Try it. Repeat exactly, and only, the lines of the entries below from the one with "[^1_115]: https://arxiv.org/abs/2407.04295" through the one with "cyberattack lets hackers", both ends included.

Exercise input.

= Beginning of Section =

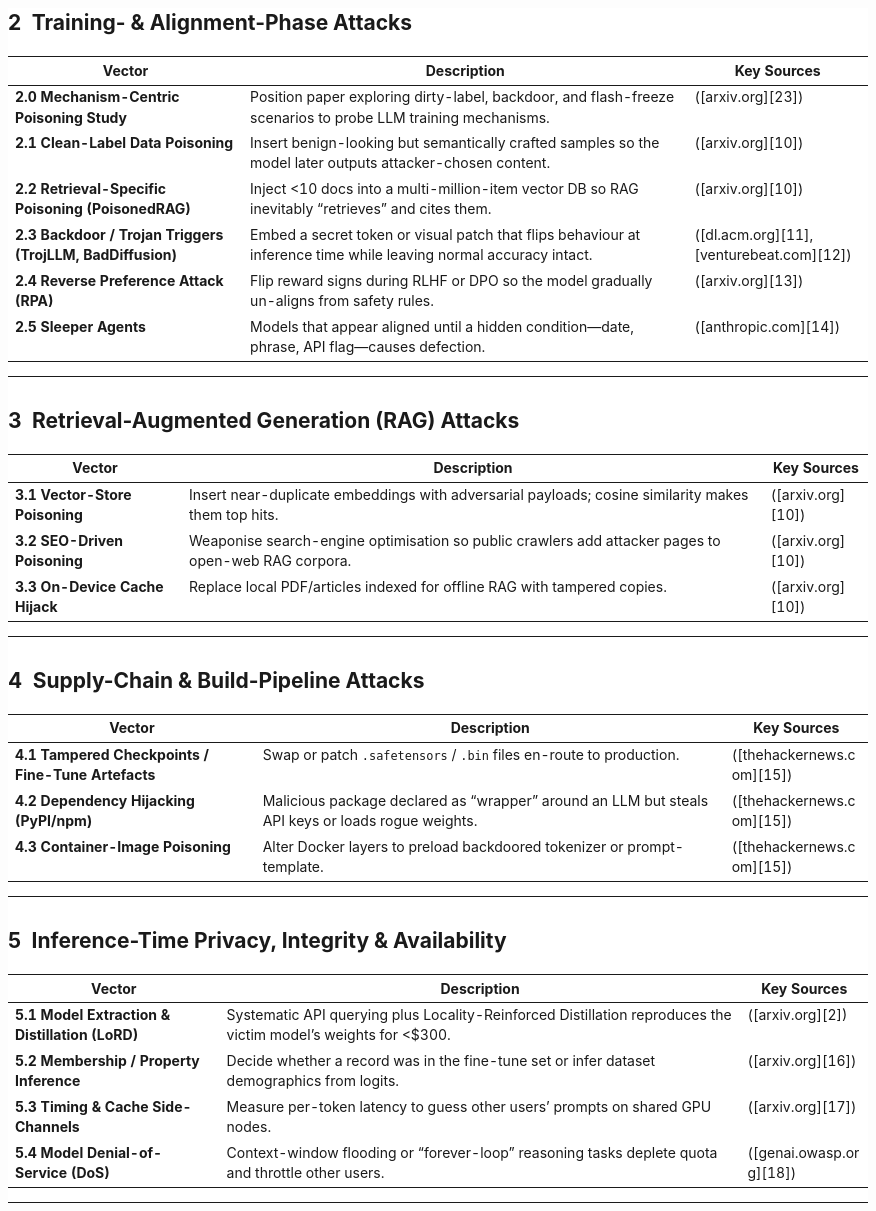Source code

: ## 2 Training- & Alignment-Phase Attacks

| **Vector**                                                 | **Description**                                                                                                   | **Key Sources**                           |
| ---------------------------------------------------------- | ----------------------------------------------------------------------------------------------------------------- | ----------------------------------------- |
| **2.0 Mechanism-Centric Poisoning Study**                 | Position paper exploring dirty-label, backdoor, and flash-freeze scenarios to probe LLM training mechanisms. | ([arxiv.org][23]) |
| **2.1 Clean-Label Data Poisoning**                         | Insert benign-looking but semantically crafted samples so the model later outputs attacker-chosen content.        | ([arxiv.org][10])                         |
| **2.2 Retrieval-Specific Poisoning (PoisonedRAG)**         | Inject <10 docs into a multi-million-item vector DB so RAG inevitably “retrieves” and cites them.                 | ([arxiv.org][10])                         |
| **2.3 Backdoor / Trojan Triggers (TrojLLM, BadDiffusion)** | Embed a secret token or visual patch that flips behaviour at inference time while leaving normal accuracy intact. | ([dl.acm.org][11], [venturebeat.com][12]) |
| **2.4 Reverse Preference Attack (RPA)**                    | Flip reward signs during RLHF or DPO so the model gradually un-aligns from safety rules.                          | ([arxiv.org][13])                         |
| **2.5 Sleeper Agents**                                     | Models that appear aligned until a hidden condition—date, phrase, API flag—causes defection.                      | ([anthropic.com][14])                     |

---

## 3 Retrieval-Augmented Generation (RAG) Attacks

| **Vector**                     | **Description**                                                                                     | **Key Sources**   |
| ------------------------------ | --------------------------------------------------------------------------------------------------- | ----------------- |
| **3.1 Vector-Store Poisoning** | Insert near-duplicate embeddings with adversarial payloads; cosine similarity makes them top hits.  | ([arxiv.org][10]) |
| **3.2 SEO-Driven Poisoning**   | Weaponise search-engine optimisation so public crawlers add attacker pages to open-web RAG corpora. | ([arxiv.org][10]) |
| **3.3 On-Device Cache Hijack** | Replace local PDF/articles indexed for offline RAG with tampered copies.                            | ([arxiv.org][10]) |

---

## 4 Supply-Chain & Build-Pipeline Attacks

| **Vector**                                         | **Description**                                                                                   | **Key Sources**           |
| -------------------------------------------------- | ------------------------------------------------------------------------------------------------- | ------------------------- |
| **4.1 Tampered Checkpoints / Fine-Tune Artefacts** | Swap or patch `.safetensors` / `.bin` files en-route to production.                               | ([thehackernews.com][15]) |
| **4.2 Dependency Hijacking (PyPI/npm)**            | Malicious package declared as “wrapper” around an LLM but steals API keys or loads rogue weights. | ([thehackernews.com][15]) |
| **4.3 Container-Image Poisoning**                  | Alter Docker layers to preload backdoored tokenizer or prompt-template.                           | ([thehackernews.com][15]) |

---

## 5 Inference-Time Privacy, Integrity & Availability

| **Vector**                                     | **Description**                                                                                                 | **Key Sources**         |
| ---------------------------------------------- | --------------------------------------------------------------------------------------------------------------- | ----------------------- |
| **5.1 Model Extraction & Distillation (LoRD)** | Systematic API querying plus Locality-Reinforced Distillation reproduces the victim model’s weights for <\$300. | ([arxiv.org][2])        |
| **5.2 Membership / Property Inference**        | Decide whether a record was in the fine-tune set or infer dataset demographics from logits.                     | ([arxiv.org][16])       |
| **5.3 Timing & Cache Side-Channels**           | Measure per-token latency to guess other users’ prompts on shared GPU nodes.                                    | ([arxiv.org][17])       |
| **5.4 Model Denial-of-Service (DoS)**          | Context-window flooding or “forever-loop” reasoning tasks deplete quota and throttle other users.               | ([genai.owasp.org][18]) |

---

[^1_1]: https://arxiv.org/abs/2402.13457
[^1_2]: https://www.semanticscholar.org/paper/7fd501cc18df03dfd157dc55271540be33d5da55
[^1_3]: https://www.ndss-symposium.org/wp-content/uploads/2024-188-paper.pdf
[^1_4]: https://www.wiz.io/academy/prompt-injection-attack
[^1_5]: https://www.ibm.com/think/topics/prompt-injection
[^1_6]: https://developer.nvidia.com/blog/securing-llm-systems-against-prompt-injection/
[^1_7]: https://unit42.paloaltonetworks.com/jailbreaking-generative-ai-web-products/
[^1_8]: https://arxiv.org/abs/2405.20773
[^1_9]: https://www.confident-ai.com/blog/how-to-jailbreak-llms-one-step-at-a-time
[^1_10]: https://www.semanticscholar.org/paper/53caa0c341ba43cbec7f0c92a4e73f6ea8db7128
[^1_11]: https://arxiv.org/abs/2411.12762
[^1_12]: https://www.linkedin.com/pulse/limitations-data-tokenization-pranav-rupani-3vcmf
[^1_13]: https://hiddenlayer.com/innovation-hub/the-tokenbreak-attack/
[^1_14]: https://www.semanticscholar.org/paper/5b539b4e1b9f677301ac815d41677fb4ec040f4b
[^1_15]: https://owasp.org/www-community/attacks/Unicode_Encoding
[^1_16]: https://aclanthology.org/2024.findings-emnlp.692/
[^1_17]: https://arxiv.org/abs/2406.19845
[^1_18]: https://arxiv.org/abs/2307.15043
[^1_19]: https://www.promptfoo.dev/docs/red-team/strategies/gcg/
[^1_20]: https://bishopfox.com/blog/brokenhill-attack-tool-largelanguagemodels-llm
[^1_21]: https://openreview.net/forum?id=UfqzXg95I5
[^1_22]: https://arxiv.org/html/2503.08990v1
[^1_23]: https://arxiv.org/abs/2409.14729
[^1_24]: https://arxiv.org/abs/2406.14859
[^1_25]: https://arxiv.org/abs/2402.02309
[^1_26]: https://github.com/TrustAI-laboratory/Image-Prompt-Injection-Demo
[^1_27]: https://github.com/liuxuannan/Awesome-Multimodal-Jailbreak
[^1_28]: https://www.semanticscholar.org/paper/53e3cd36df0ef035a7503783b55d005d1e7c0a67
[^1_29]: https://arxiv.org/abs/2504.01444
[^1_30]: https://arxiv.org/abs/2501.04931
[^1_31]: https://www.semanticscholar.org/paper/b086c3162d5dcb5b665e22f0102f6396794eadb3
[^1_32]: https://arxiv.org/abs/2412.09565
[^1_33]: https://arxiv.org/html/2412.09565v2
[^1_34]: https://www.semanticscholar.org/paper/985202da8584049fd930ccce18cb8261f40ebf92
[^1_35]: https://www.semanticscholar.org/paper/dfd67934907f7ac38ccd384654b062bf57877892
[^1_36]: https://arxiv.org/abs/2407.13796
[^1_37]: https://arxiv.org/abs/2411.05034
[^1_38]: https://arxiv.org/abs/2408.11749
[^1_39]: https://proceedings.neurips.cc/paper_files/paper/2024/file/ea456e232efb72d261715e33ce25f208-Paper-Conference.pdf
[^1_40]: https://arxiv.org/abs/2402.09091
[^1_41]: https://techxplore.com/news/2025-02-darkmind-backdoor-leverages-capabilities-llms.html
[^1_42]: https://www.cobalt.io/blog/backdoor-attacks-on-ai-models
[^1_43]: https://arxiv.org/abs/2502.05209
[^1_44]: https://boxplot.com/prompt-sanitization/
[^1_45]: https://github.com/theshi-1128/llm-defense
[^1_46]: https://openreview.net/forum?id=6Mxhg9PtDE
[^1_47]: https://arxiv.org/abs/2404.02532
[^1_48]: https://arxiv.org/abs/2411.07494
[^1_49]: https://arxiv.org/abs/2309.01446
[^1_50]: https://dl.acm.org/doi/10.1145/3698387.3699998
[^1_51]: https://arxiv.org/abs/2406.03805
[^1_52]: https://www.semanticscholar.org/paper/f019c9661b253ddb611e930348e20ddcd350a952
[^1_53]: https://arxiv.org/abs/2410.15236
[^1_54]: https://arxiv.org/abs/2410.09097
[^1_55]: https://coralogix.com/ai-blog/red-teaming-for-large-language-models-a-comprehensive-guide/
[^1_56]: https://www.confident-ai.com/blog/red-teaming-llms-a-step-by-step-guide
[^1_57]: https://github.com/YihanWang617/llm-jailbreaking-defense
[^1_58]: https://aclanthology.org/2024.findings-emnlp.803
[^1_59]: https://www.weforum.org/stories/2025/06/red-teaming-and-safer-ai/
[^1_60]: https://lilianweng.github.io/posts/2023-10-25-adv-attack-llm/
[^1_61]: https://github.com/elder-plinius
[^1_62]: https://arxiv.org/abs/2410.23308
[^1_63]: https://arxiv.org/abs/2411.00459
[^1_64]: https://arxiv.org/abs/2403.14720
[^1_65]: https://arxiv.org/abs/2504.11168
[^1_66]: https://ieeexplore.ieee.org/document/11011372/
[^1_67]: https://arxiv.org/abs/2312.11513
[^1_68]: https://ieeexplore.ieee.org/document/10487667/
[^1_69]: https://learnprompting.org/docs/prompt_hacking/injection
[^1_70]: https://arxiv.org/abs/2410.13640
[^1_71]: https://arxiv.org/abs/2412.06769
[^1_72]: https://ieeexplore.ieee.org/document/9927371/
[^1_73]: https://ieeexplore.ieee.org/document/10208601/
[^1_74]: https://openreview.net/forum?id=wI5uHZLeCZ
[^1_75]: https://www.themoonlight.io/en/review/obfuscated-activations-bypass-llm-latent-space-defenses
[^1_76]: https://owasp.org/www-community/attacks/Parameter_Delimiter
[^1_77]: https://paperswithcode.com/paper/targeted-latent-adversarial-training-improves
[^1_78]: https://github.com/elder-plinius/L1B3RT4S
[^1_79]: https://github.com/elder-plinius/STEGOSAURUS-WRECKS
[^1_80]: https://github.com/elder-plinius/CL4R1T4S
[^1_81]: https://arxiv.org/abs/2311.09127
[^1_82]: https://paperswithcode.com/paper/jailbreak-attacks-and-defenses-against
[^1_83]: https://docsbot.ai/prompts/education/social-engineering-overview
[^1_84]: https://github.com/abc03570128/Jailbreaking-Attack-against-Multimodal-Large-Language-Model
[^1_85]: https://dl.acm.org/doi/10.1145/3708319.3733675
[^1_86]: https://dl.acm.org/doi/10.1145/3737295
[^1_87]: https://arxiv.org/abs/2410.22284
[^1_88]: https://arxiv.org/abs/2410.05047
[^1_89]: https://www.sonatype.com/blog/llm-vector-and-embedding-risks-and-how-to-defend-against-them
[^1_90]: https://openreview.net/pdf?id=CLxcLPfARc
[^1_91]: https://www.lakera.ai/blog/guide-to-prompt-injection
[^1_92]: https://scrumgit.com/owasp-llm-top-10-vector-and-embedding-weaknesses-285754bef598
[^1_93]: https://arxiv.org/abs/2407.21659
[^1_94]: https://ieeexplore.ieee.org/document/10835584/
[^1_95]: https://www.promptfoo.dev/blog/how-to-jailbreak-llms/
[^1_96]: https://arxiv.org/abs/2501.18632
[^1_97]: https://www.cyberark.com/resources/threat-research-blog/jailbreaking-every-llm-with-one-simple-click
[^1_98]: https://www.boozallen.com/insights/ai-research/how-to-protect-llms-from-jailbreaking-attacks.html
[^1_99]: https://unit42.paloaltonetworks.com/jailbreak-llms-through-camouflage-distraction/
[^1_100]: https://ieeexplore.ieee.org/document/10646612/
[^1_101]: https://www.mdpi.com/2079-9292/14/10/1907
[^1_102]: https://genai.owasp.org/llmrisk/llm01-prompt-injection/
[^1_103]: https://www.keysight.com/blogs/en/inds/ai/prompt-injection-101-for-llm
[^1_104]: https://www.paloaltonetworks.com/cyberpedia/what-is-a-prompt-injection-attack
[^1_105]: https://arxiv.org/abs/2309.11053
[^1_106]: https://linkinghub.elsevier.com/retrieve/pii/S0020025523000208
[^1_107]: https://www.apexhq.ai/blog/blog/latent-space-the-new-attack-vector-into-organizations/
[^1_108]: https://www.semanticscholar.org/paper/3de19f0fbc5add0f74bde83dfb5798294d589c33
[^1_109]: https://aclanthology.org/2024.emnlp-main.973/
[^1_110]: https://arxiv.org/abs/2501.18536
[^1_111]: https://www.ijraset.com/best-journal/responsible-prompt-engineering-an-embedding-based-approach-to-secure-llm-interactions-
[^1_112]: https://github.com/SchwinnL/LLM_Embedding_Attack
[^1_113]: https://genai.owasp.org/llmrisk/llm08-excessive-agency/
[^1_114]: https://arxiv.org/html/2402.16006v2
[^1_115]: https://arxiv.org/abs/2407.04295
[1]: https://owasp.org/www-project-top-10-for-large-language-model-applications/?utm_source=chatgpt.com "OWASP Top 10 for Large Language Model Applications"
[2]: https://arxiv.org/abs/2409.02718?utm_source=chatgpt.com "\"Yes, My LoRD.\" Guiding Language Model Extraction with Locality Reinforced Distillation"
[3]: https://arxiv.org/html/2311.09127v2?utm_source=chatgpt.com "Jailbreaking GPT-4V via Self-Adversarial Attacks with System Prompts"
[4]: https://www.techradar.com/pro/security/this-cyberattack-lets-hackers-crack-ai-models-just-by-changing-a-single-character?utm_source=chatgpt.com "This cyberattack lets hackers crack AI models just by changing a single character"
[5]: https://hiddenlayer.com/innovation-hub/the-tokenbreak-attack/?utm_source=chatgpt.com "The TokenBreak Attack - HiddenLayer"
[6]: https://arxiv.org/html/2404.03411v2?utm_source=chatgpt.com "Are GPT-4V Safe Against Uni/Multi-Modal Jailbreak Attacks? - arXiv"
[7]: https://arxiv.org/abs/2410.04884?utm_source=chatgpt.com "Patch is Enough: Naturalistic Adversarial Patch against Vision-Language Pre-training Models"
[8]: https://arxiv.org/html/2501.19180v1?utm_source=chatgpt.com "Defending Against Jailbreak Attacks with Safety Chain-of-Thought"
[9]: https://www.theregister.com/2025/02/25/chain_of_thought_jailbreaking/?utm_source=chatgpt.com "How to exploit top LRMs that reveal their reasoning steps"
[10]: https://arxiv.org/abs/2402.07867?utm_source=chatgpt.com "PoisonedRAG: Knowledge Corruption Attacks to Retrieval-Augmented Generation of Large Language Models"
[11]: https://dl.acm.org/doi/abs/10.5555/3666122.3668988?utm_source=chatgpt.com "TrojLLM: a black-box trojan prompt attack on large language models"
[12]: https://venturebeat.com/ai/diffusion-models-can-be-contaminated-with-backdoors-study-finds/?utm_source=chatgpt.com "Diffusion models can be contaminated with backdoors, study finds"
[13]: https://arxiv.org/abs/2409.12914v1/?utm_source=chatgpt.com "Defending against Reverse Preference Attacks is Difficult - arXiv"
[14]: https://www.anthropic.com/research/probes-catch-sleeper-agents?utm_source=chatgpt.com "Simple probes can catch sleeper agents - Anthropic"
[15]: https://thehackernews.com/2025/06/malicious-pypi-package-masquerades-as.html?utm_source=chatgpt.com "PyPI, npm, and AI Tools Exploited in Malware Surge Targeting ..."
[16]: https://arxiv.org/abs/2503.19338?utm_source=chatgpt.com "Membership Inference Attacks on Large-Scale Models: A Survey"
[17]: https://arxiv.org/html/2411.18191v1?utm_source=chatgpt.com "Stealing Input in LLM Services via Timing Side-Channel Attacks - arXiv"
[18]: https://genai.owasp.org/llmrisk2023-24/llm04-model-denial-of-service/?utm_source=chatgpt.com "LLM04: Model Denial of Service - GenAI OWASP"
[19]: https://medium.com/%40SpoofIMEI/crlf-injection-ae26521c5e4c?utm_source=chatgpt.com "CRLF injection. Introduction | by Spoofimei - Medium"
[20]: https://arxiv.org/html/2407.17915v1?utm_source=chatgpt.com "The Dark Side of Function Calling: Pathways to Jailbreaking Large ..."
[21]: https://community.openai.com/t/dissecting-auto-gpts-prompt/163892?utm_source=chatgpt.com "Dissecting Auto-GPT's prompt - OpenAI Developer Community"
[22]: https://www.wired.com/story/researchers-llm-ai-robot-violence?utm_source=chatgpt.com "AI-Powered Robots Can Be Tricked Into Acts of Violence"
[^1_1]: Zhou et al., "A Taxonomy of Prompt Injection Attacks" (2023).
[^1_2]: Liu et al., "A Survey on Jailbreaking Large Language Models" (2023).
[^1_3]: Agarwal et al., "Evaluating and Enhancing LLM Robustness" (2024).
[^1_4]: Wiz Security, "Prompt Injection Attack Examples and Techniques".
[^1_5]: IBM, "Prompt Injection: Overview and Prevention".
[^1_6]: NVIDIA, "Securing LLM Systems Against Prompt Injection".
[^1_7]: Palo Alto Networks, "Jailbreaking Generative AI: A Web Application Perspective".
[^1_8]: Qin et al., "Generating Unsafe Inputs with Visual Role-play" (2023).
[^1_9]: Confident AI, "How to Jailbreak LLMs One Step at a Time".
[^1_10]: Shen et al., "ObscurePrompt: Iterative Prompt Obfuscation for Robust Jailbreaks" (2024).
[^1_11]: Xia et al., "Language Games for Jailbreaking LLMs" (2024).
[^1_12]: Rupani, "Limitations of Data Tokenization in NLP".
[^1_13]: HiddenLayer, "The TokenBreak Attack on NLP Models".
[^1_14]: Zhang et al., "Emoji-based Adversarial Attacks on LLMs" (2024).
[^1_15]: OWASP, "Unicode Encoding Attacks".
[^1_16]: Cheng et al., "Special Tokens for Jailbreak Prompt Boosting" (EMNLP 2024).
[^1_17]: Li et al., "Enhancing Prompt Attacks with Reserved Tokens" (2024).
[^1_18]: Perez et al., "Red Teaming Language Models with Greedy Coordinate Gradient" (2023).
[^1_19]: PromptFoo, "GCG Strategies for Prompt Red-Teaming".
[^1_20]: Bishop Fox, "BrokenHill: Attacking LLM Safeguards via Gradient Exploits".
[^1_21]: Qi et al., "Generative Suffix Model for Prompt Attacks" (ICLR 2024).
[^1_23]: Wang et al., "PROMPTFUZZ: Benchmarking Prompt Injection Attacks" (2024).
[^1_24]: Wu et al., "Image-based Jailbreaks for Vision-Language Models" (2024).
[^1_25]: Gan et al., "Jailbreaks via Adversarial Images" (2024).
[^1_26]: GitHub - TrustAI-Lab, "Image-Prompt-Injection-Demo".
[^1_27]: Liu X., "Awesome Multimodal Jailbreak" (GitHub repository).
[^1_28]: Sharma et al., "Flowchart Attacks on Multimodal LLMs" (2024).
[^1_29]: Li et al., "PiCo: Poisoning Code Instructions for LLMs" (2025).
[^1_30]: Zhang et al., "Shuffle Inconsistency Attacks on MLLMs" (2025).
[^1_31]: Zhang et al., "VisCRA: Visual Chain-of-Reasoning Attacks" (2024).
[^1_32]: Wu et al., "Adversarial Latent Attacks via Activation Obfuscation" (2024).
[^1_33]: He et al., "Joint Optimization for Latent Adversarial Examples" (2024).
[^1_34]: Yang et al., "Targeted Latent Adversarial Training for LLMs" (2023).
[^1_35]: Gao et al., "LARGO: Latent Adversarial Reflections in LLMs" (2024).
[^1_36]: Si et al., "Continuous Embedding Space Attacks on LLMs" (2024).
[^1_37]: He et al., "Extracting Training Data via Embedding Inversion" (2024).
[^1_38]: Chen et al., "Cross-Lingual Embedding Inversion Attacks" (2024).
[^1_39]: Zou et al., "Large-Scale Jailbreaking via Many-Shot Prompting" (NeurIPS 2024).
[^1_40]: Li et al., "Puzzler: Indirect Query Jailbreaks via Implicit Clues" (2024).
[^1_41]: Tech Xplore, "DarkMind Backdoor Leverages Chain-of-Thought" (2025).
[^1_42]: Cobalt, "Backdoor Attacks on AI Models: An Overview".
[^1_43]: Zhang et al., "Weight and Activation Tampering Attacks on LLMs" (2025).
[23]: https://arxiv.org/html/2502.14182v1?utm_source=chatgpt.com "Multi-Faceted Studies on Data Poisoning can Advance LLM Development"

= End of Section =

Your solution.
[^1_115]: https://arxiv.org/abs/2407.04295
[1]: https://owasp.org/www-project-top-10-for-large-language-model-applications/?utm_source=chatgpt.com "OWASP Top 10 for Large Language Model Applications"
[2]: https://arxiv.org/abs/2409.02718?utm_source=chatgpt.com "\"Yes, My LoRD.\" Guiding Language Model Extraction with Locality Reinforced Distillation"
[3]: https://arxiv.org/html/2311.09127v2?utm_source=chatgpt.com "Jailbreaking GPT-4V via Self-Adversarial Attacks with System Prompts"
[4]: https://www.techradar.com/pro/security/this-cyberattack-lets-hackers-crack-ai-models-just-by-changing-a-single-character?utm_source=chatgpt.com "This cyberattack lets hackers crack AI models just by changing a single character"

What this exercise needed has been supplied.